Arizona Rep. Martha McSally is the kind of role model you want for your daughters. She’s got grit after spending 18 years in the U.S. Air Force — and proven leadership skills, having become the first female to fly in combat and the highest ranking female pilot in the Force. She went on to become a U.S. Congresswoman with aspirations toward the Senate.
She may have narrowly lost her Senate race to Senator-elect Kyrsten Sinema, but she won't have to sit out the Senate after all. Four months after the death of Senator John McCain, Governor Doug Ducey has appointed McSally to his seat, where she will be for the next two years.
She has served as a Member of Congress for the past 4 years and plans to run to keep the Senate seat in a 2020 special election as well.
“With her experience and long record of service, Martha is uniquely qualified to step up and fight for Arizona’s interests in the U.S. Senate,” said Ducey.
McSally will be the 25th woman to start office in January. In an ironic twist, she will be seniorto Senator Sinema, whom she lost the race to. Both women are the first to serve in the Arizona Senate.
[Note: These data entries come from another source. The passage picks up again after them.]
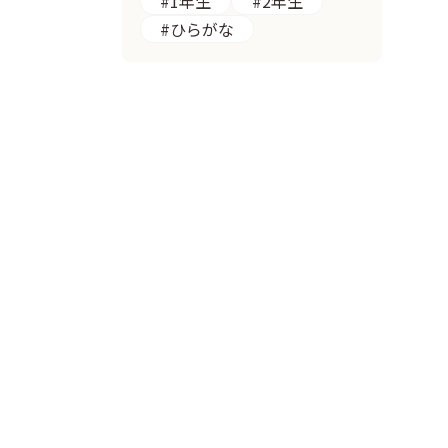
#1年生
#2年生
#ひらがな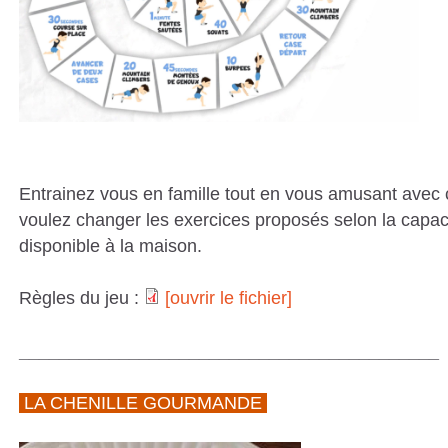
Entrainez vous en famille tout en vous amusant avec c
voulez changer les exercices proposés selon la capac
disponible à la maison.
Règles du jeu :
[ouvrir le fichier]
__________________________________________
LA CHENILLE GOURMANDE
McCain's widow, Cindy McCain, expressed her support for the appointment in a tweet:
My husband’s greatest legacy was placing service to AZ & USA ahead of his own self-interest. I respect @dougducey's decision to appoint @RepMcSally to fill the remainder of his term. Arizonans will be pulling for her, hoping that she will follow his example of selfless leadership
— Cindy McCain (@cindymccain) December 18, 2018
In addition to her impressive military service, McSally also gained national attention when she fought against a military rule forcing U.S. servicewomen deployed to Saudi Arabia to wear full Muslim garb and headscarf. After pushing back on these policies for years, she ultimately created legislation that was signed into law, overturning the policy completely.
She’s certainly a fighter.
“I am humbled and grateful to have this opportunity to serve and be a voice for all Arizonans,” said McSally after the announcement was public.
Many were charmed by the kind and humble video she released after losing the election in November. Luckily, we will now all get to see what she will do for the state of Arizona and the country moving forward.